Ribosome initiation complex formation with the pseudoknotted alpha operon messenger RNA.

The Escherichia coli alpha mRNA has a complex pseudoknot secondary structure that forms the recognition site for a translational repressor, ribosomal protein S4, and also encompasses the regulated ribosome binding site. To find out whether the pseudoknot is a stable structure under the conditions of ribosome initiation complex formation, thermal denaturation of the RNA was monitored by calorimetry and ultraviolet light hyperchromicity. The secondary structure formed by the coding region melts in a single transition and has a stability of -7.4 kcal/mol at 37 degrees C (5 mM-Mg2+, 100 mM-Na+, pH 7.0). A broad transition with tm approximately 38 degrees C may be a rearrangement of pseudoknot secondary or tertiary structure. Using reverse transcriptase primer extension assays ("toeprints") to measure the kinetics of ternary 30 S subunit-tRNAf(met)-alpha mRNA translational initiation complex formation, we find a fast and a slow phase in the reaction.

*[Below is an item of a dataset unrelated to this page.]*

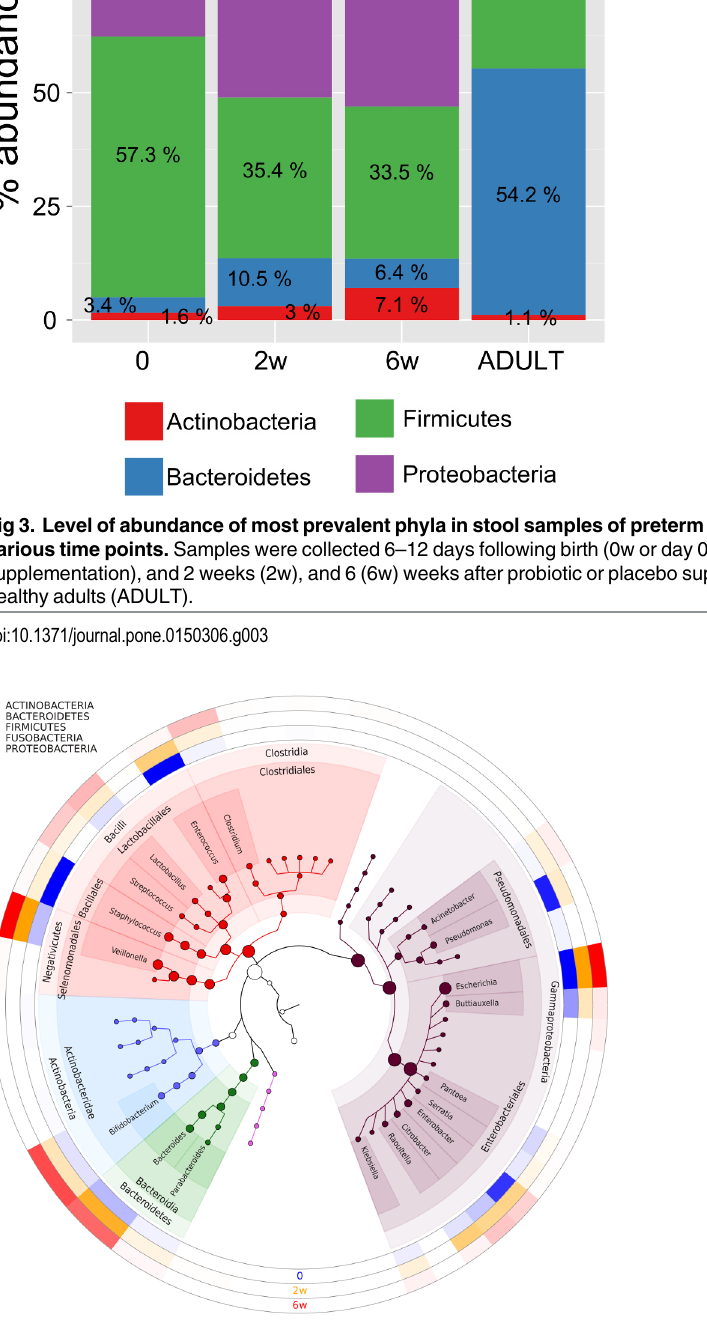
Fig 4. Composition of the gut microbiome at the early phase of development dominated by four phyla: Actinobacteria , Bacteroidetes , Firmicutes , and Proteobacteria . A phylogenetic tree demonstrating bacterial abundance is present in the center. Each circle depicts a heatmap, representing a one-time probe. The more intense the color on the heatmap, is, the larger the percentage of reads from a given genus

The fraction reacting rapidly is sensitive to temperature and mutations in the mRNA. We interpret these results in terms of "active" and "inactive" mRNA conformations that are trapped by 30 S subunits and react rapidly or slowly with tRNAf(met), respectively; the active form is predominant above 37 degrees C. The binary 30 S-mRNA complex in the inactive form stops MMLV reverse transcriptase near the 3' edge of the pseudoknot structure, apparently by stabilizing the pseudoknot. We propose the following mechanism for translational initiation with the alpha mRNA. The intact pseudoknot stimulates 30 S subunit binding, at low temperatures, but prevents proper binding of tRNAf(met). The inactive to active transition of the pseudoknot, which may be related to the 38 degrees C transition seen in melting experiments, is required for tRNAf(met) to pair with the anticodon and is rate-limiting for initiation complex formation at lower temperatures. A novel feature of this proposal is that the mRNA structure affects a kinetic step in initiation complex formation, as well as ribosome binding affinity.